Field after field is built on, with scores of speculative suburban style houses of often iffy quality. There is no sign of any services, schools or shops. The breeze-block shells that bleakly line remote country roads will soon emit traffic as young families rush for miles to do routine chores. Okay, Irish villages have always been more spread out than in France, but sprawl is different. Shorter trips with more local businesses and community would surely be far healthier and safer for people and the environment in Ireland too.
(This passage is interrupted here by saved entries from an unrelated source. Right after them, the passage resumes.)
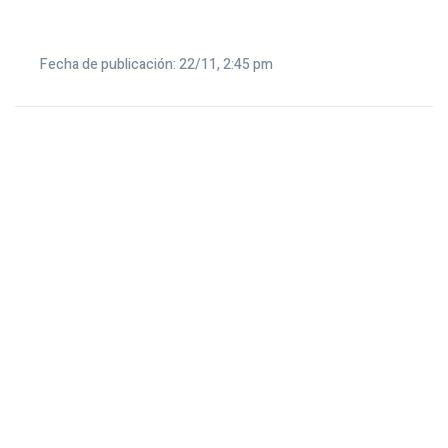
Fecha de publicación: 22/11, 2:45 pm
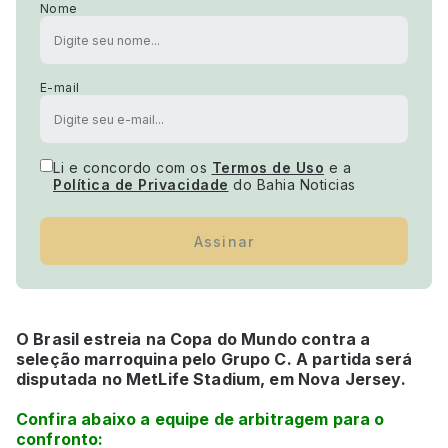
Nome
E-mail
Li e concordo com os
Termos de Uso
e a
Política de Privacidade
do Bahia Noticias
Assinar
O Brasil estreia na Copa do Mundo contra a
seleção marroquina pelo Grupo C. A partida será
disputada no MetLife Stadium, em Nova Jersey.
Confira abaixo a equipe de arbitragem para o
confronto:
Listening to the car radio I was heartened to hear the Irish debating this question. France too is thinking about making it less costly to start a small business. More needs to be done to stop the rot though. Some friendly sales assistants behind the meat counter at Auchan hypermarket would probably love to set up shop on their own in a more convivial, local environment. Why don't political leaders incite these so-called steamroller hypermarkets to breathe life back into the villages they have choked by helping people to open up butchers and other small stores? Other small businesses and a few global ones would eventually follow suit. We could start with a Starbucks on the green that also sold milk and newspapers? Business would pick up and communities would thrive again. Call it "glocalisation".